-- Information shown follows --
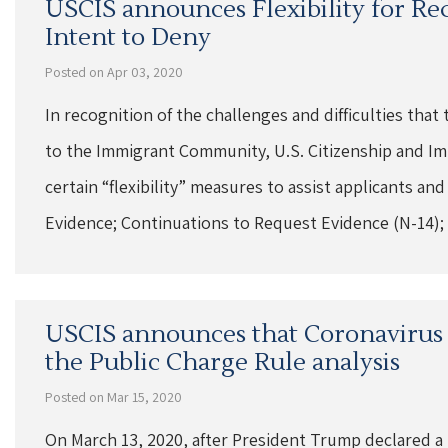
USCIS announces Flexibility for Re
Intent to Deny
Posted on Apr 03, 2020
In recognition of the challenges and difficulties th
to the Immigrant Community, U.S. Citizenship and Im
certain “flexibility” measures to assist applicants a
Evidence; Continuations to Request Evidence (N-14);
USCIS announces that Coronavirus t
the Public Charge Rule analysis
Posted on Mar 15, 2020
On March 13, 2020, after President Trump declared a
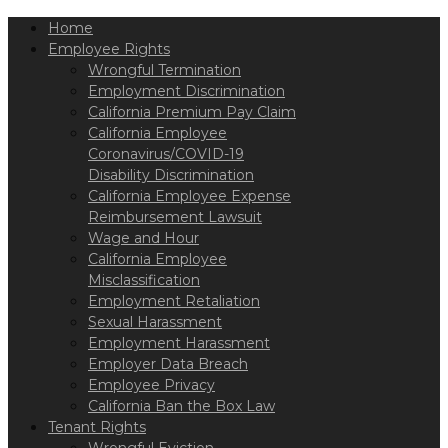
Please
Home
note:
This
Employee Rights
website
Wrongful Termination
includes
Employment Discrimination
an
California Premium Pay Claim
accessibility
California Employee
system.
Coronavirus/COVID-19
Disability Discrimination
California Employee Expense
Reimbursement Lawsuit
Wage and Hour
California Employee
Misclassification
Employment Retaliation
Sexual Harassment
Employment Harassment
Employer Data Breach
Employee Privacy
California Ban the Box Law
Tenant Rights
-- Information shown concluded --
-- Information shown follows --
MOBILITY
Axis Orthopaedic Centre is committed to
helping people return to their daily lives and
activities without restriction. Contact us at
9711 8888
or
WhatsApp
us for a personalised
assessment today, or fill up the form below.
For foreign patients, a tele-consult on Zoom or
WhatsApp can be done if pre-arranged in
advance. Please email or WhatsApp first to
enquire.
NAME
-- Information shown concluded --
*Work task*
Copy only this part of the entries above: the line with "Wrongful Termination", the line with "Tenant Rights", and the lines between, all exactly as written.

*Output of the task*
Wrongful Termination
includes
Employment Discrimination
an
California Premium Pay Claim
accessibility
California Employee
system.
Coronavirus/COVID-19
Disability Discrimination
California Employee Expense
Reimbursement Lawsuit
Wage and Hour
California Employee
Misclassification
Employment Retaliation
Sexual Harassment
Employment Harassment
Employer Data Breach
Employee Privacy
California Ban the Box Law
Tenant Rights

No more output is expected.